About this exercise
Switch each occurrence of "image" in the material to "frame", reproducing all other text unchanged and omitting the pictures.

Dataset excerpt

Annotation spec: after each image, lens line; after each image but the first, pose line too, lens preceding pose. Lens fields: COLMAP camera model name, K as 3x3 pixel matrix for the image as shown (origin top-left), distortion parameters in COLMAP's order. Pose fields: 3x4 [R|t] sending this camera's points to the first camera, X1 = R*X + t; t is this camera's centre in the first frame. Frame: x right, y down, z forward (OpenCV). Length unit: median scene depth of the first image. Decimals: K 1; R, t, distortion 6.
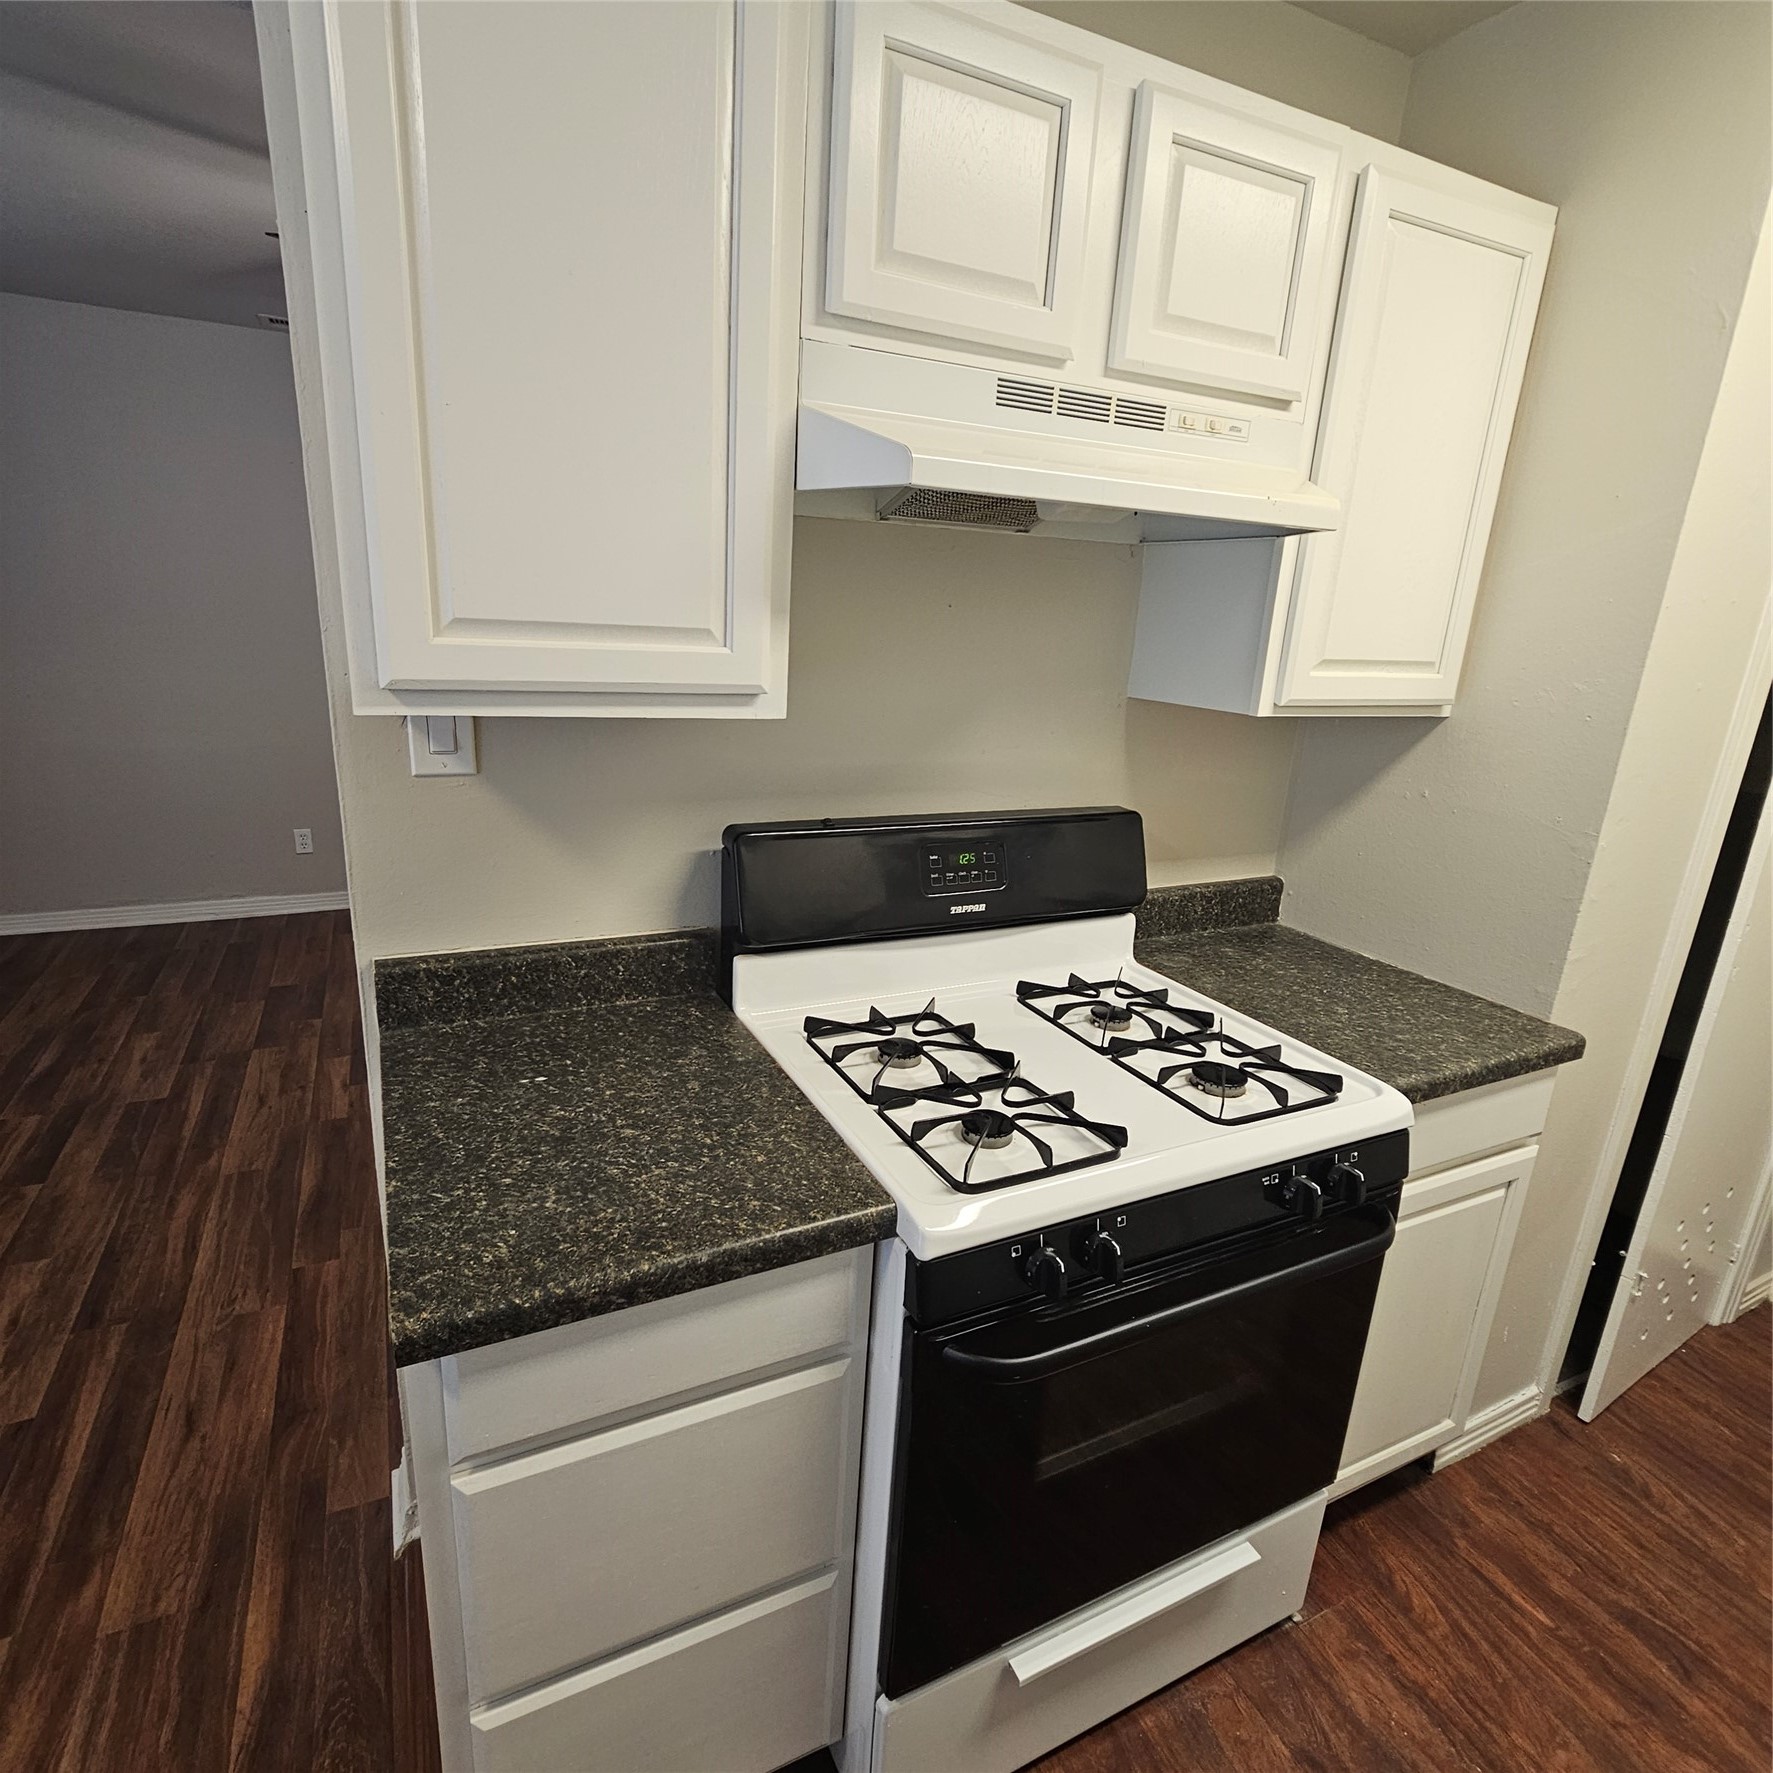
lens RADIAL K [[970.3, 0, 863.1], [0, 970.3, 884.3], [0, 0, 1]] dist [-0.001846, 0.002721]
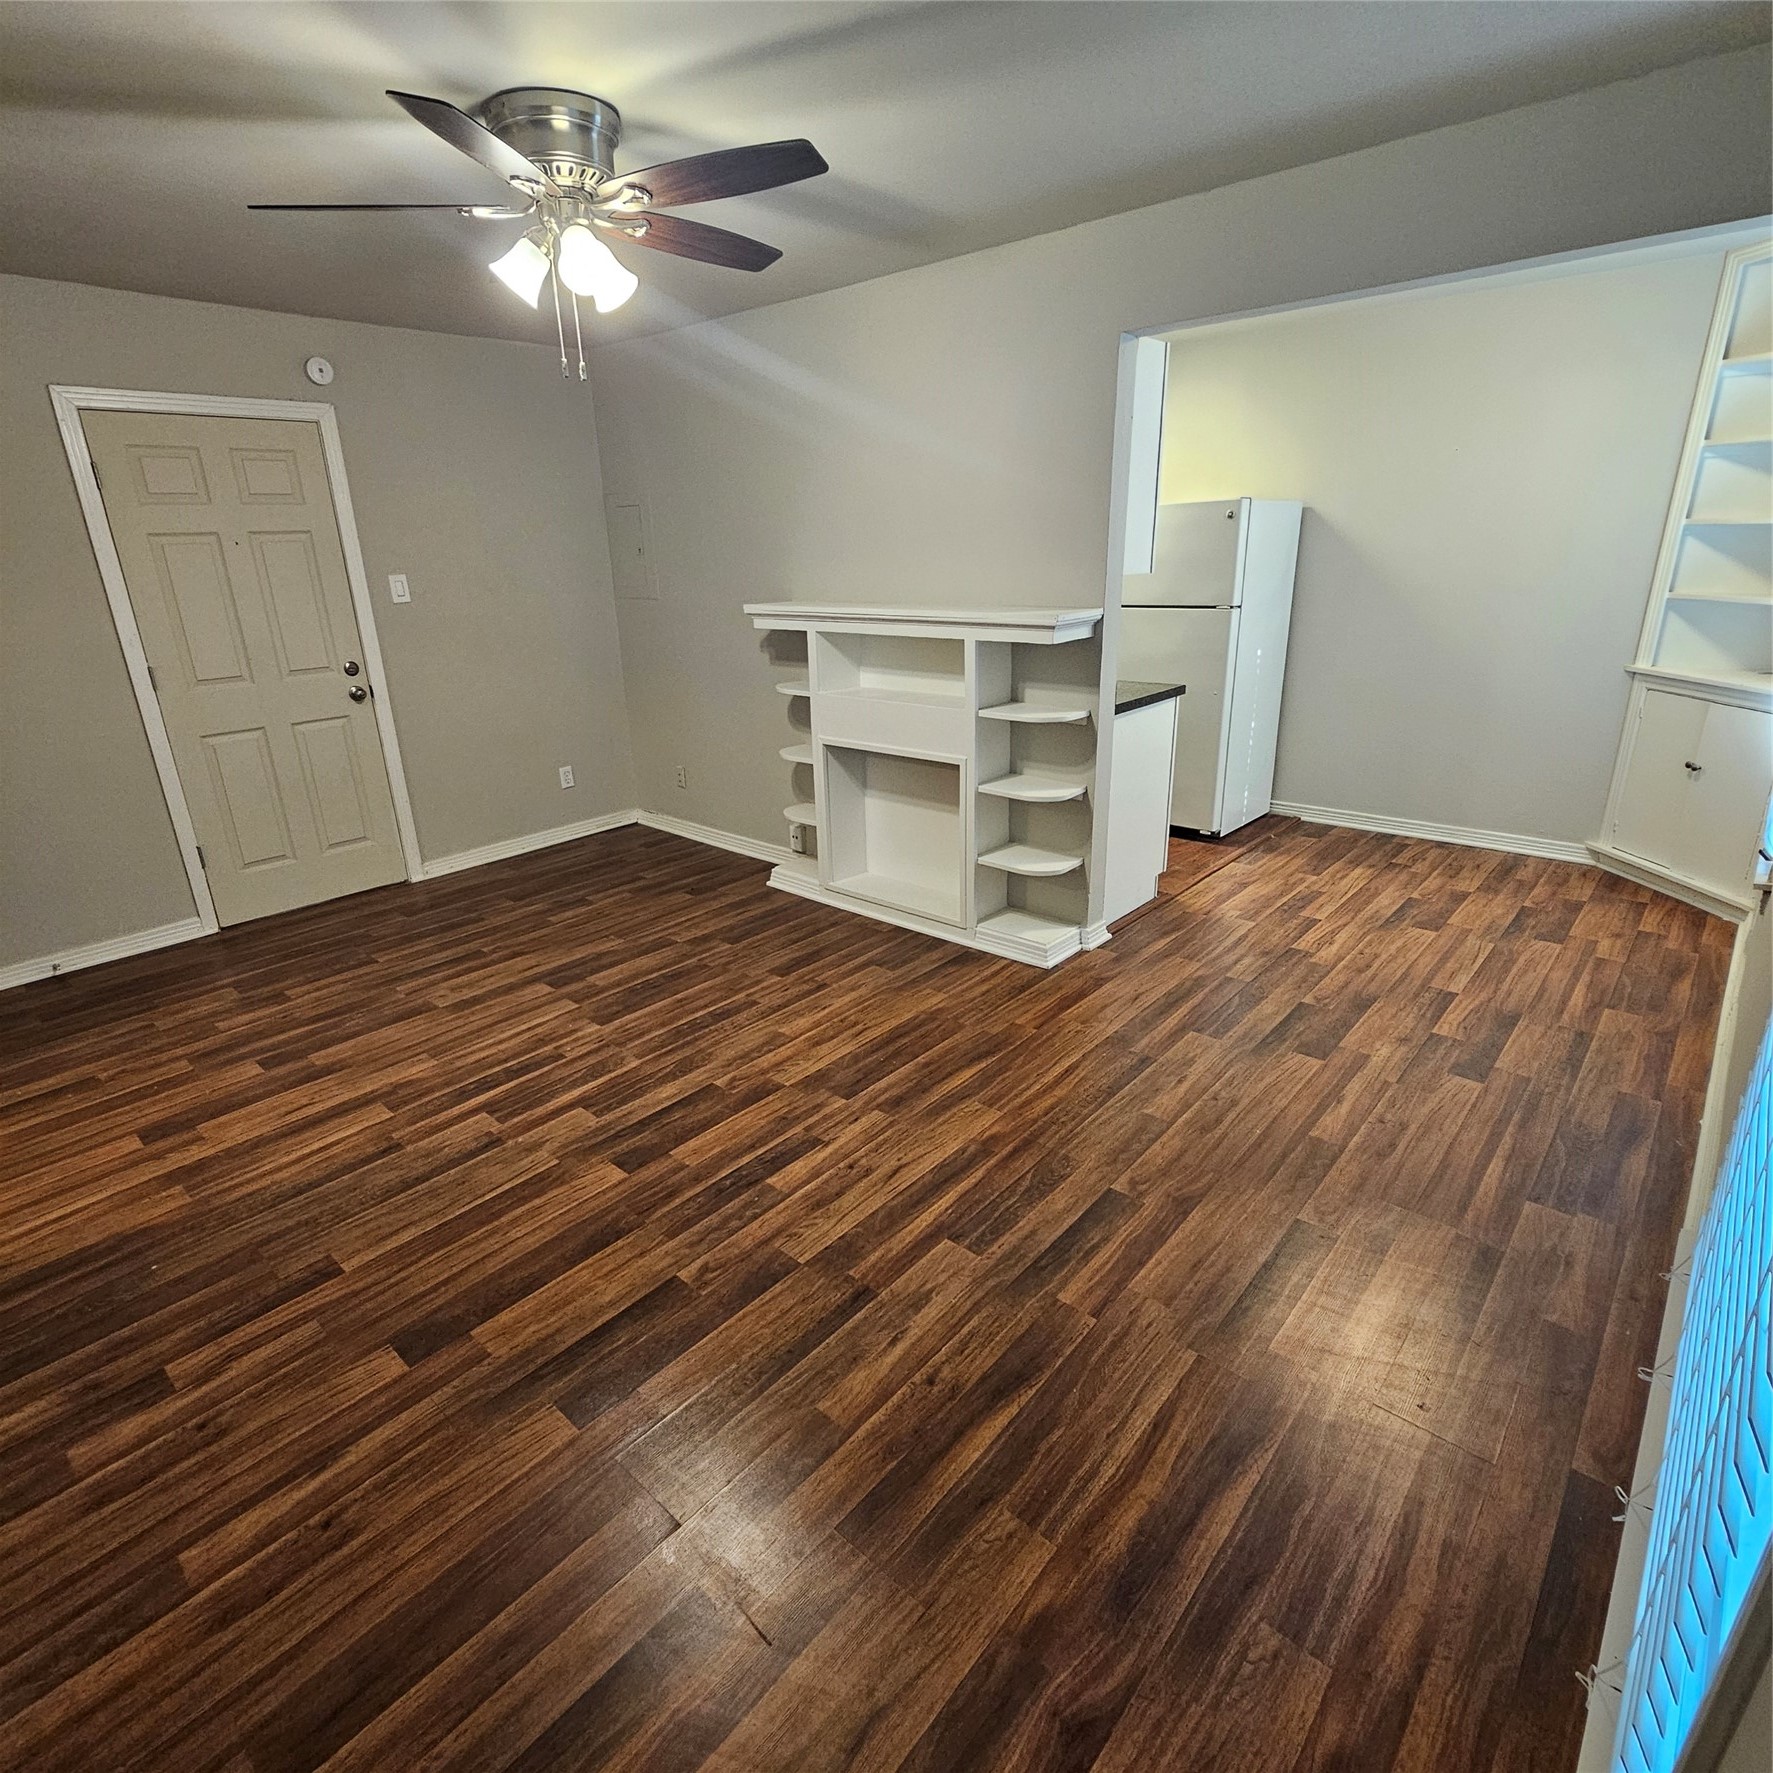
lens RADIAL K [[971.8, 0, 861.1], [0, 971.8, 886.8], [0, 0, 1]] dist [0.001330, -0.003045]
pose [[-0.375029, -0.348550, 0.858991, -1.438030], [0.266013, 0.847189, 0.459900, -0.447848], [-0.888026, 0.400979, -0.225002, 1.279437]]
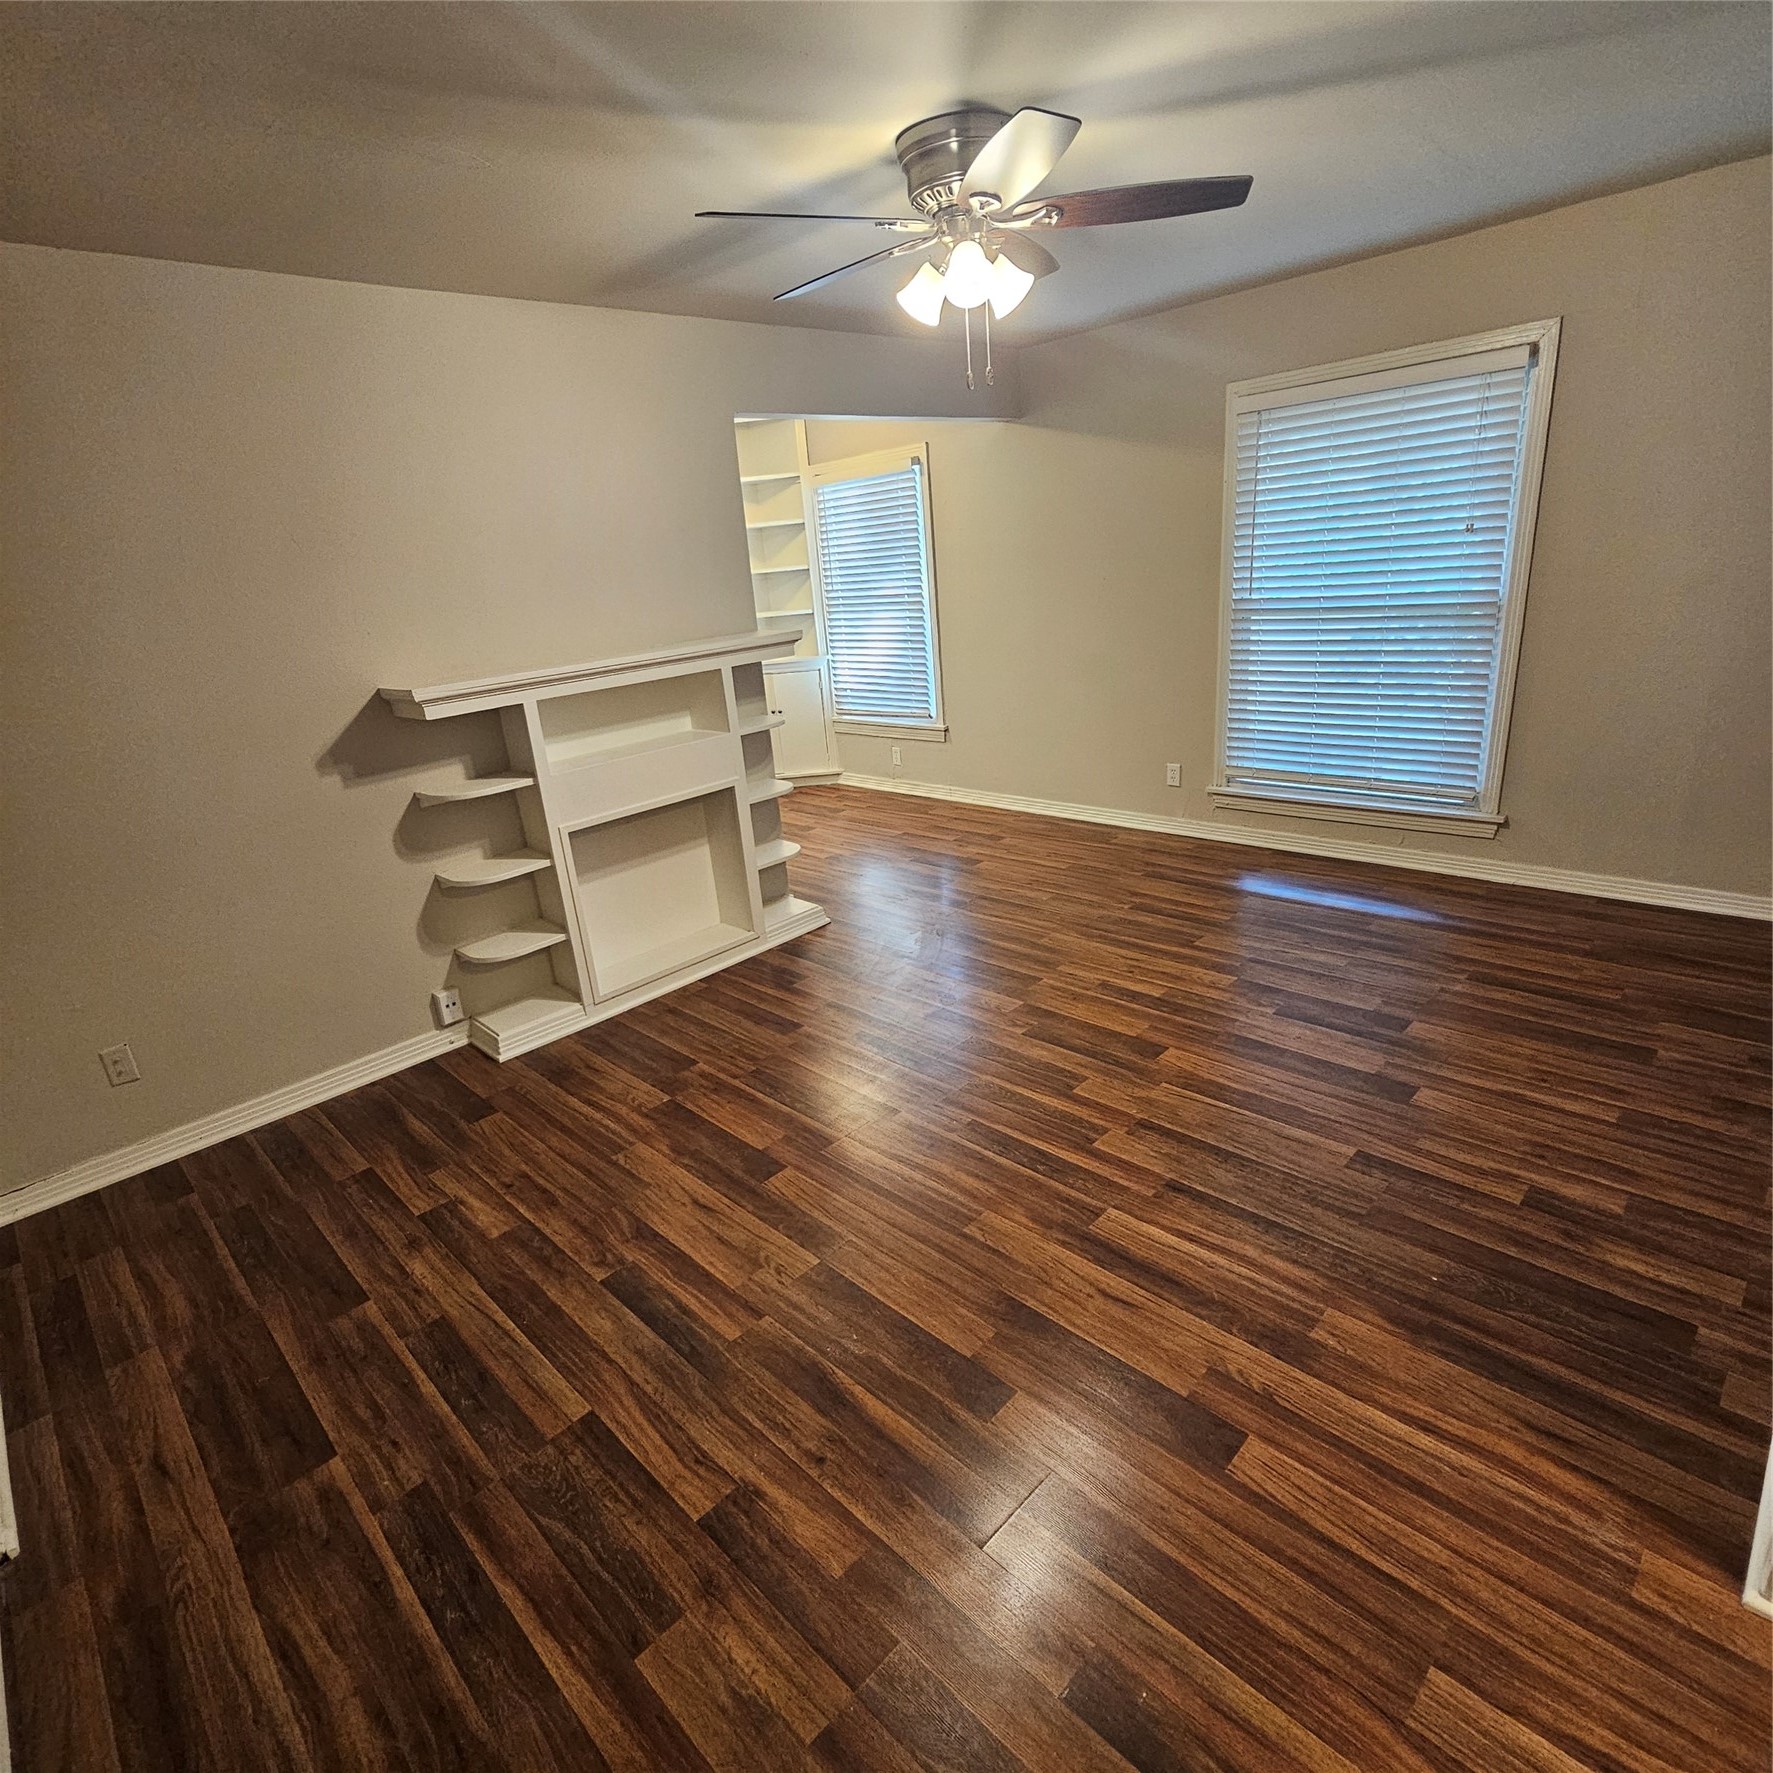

Exercise result
Annotation spec: after each frame, lens line; after each frame but the first, pose line too, lens preceding pose. Lens fields: COLMAP camera model name, K as 3x3 pixel matrix for the frame as shown (origin top-left), distortion parameters in COLMAP's order. Pose fields: 3x4 [R|t] sending this camera's points to the first camera, X1 = R*X + t; t is this camera's centre in the first frame. Frame: x right, y down, z forward (OpenCV). Length unit: median scene depth of the first frame. Decimals: K 1; R, t, distortion 6.
lens RADIAL K [[970.3, 0, 863.1], [0, 970.3, 884.3], [0, 0, 1]] dist [-0.001846, 0.002721]
lens RADIAL K [[971.8, 0, 861.1], [0, 971.8, 886.8], [0, 0, 1]] dist [0.001330, -0.003045]
pose [[-0.375029, -0.348550, 0.858991, -1.438030], [0.266013, 0.847189, 0.459900, -0.447848], [-0.888026, 0.400979, -0.225002, 1.279437]]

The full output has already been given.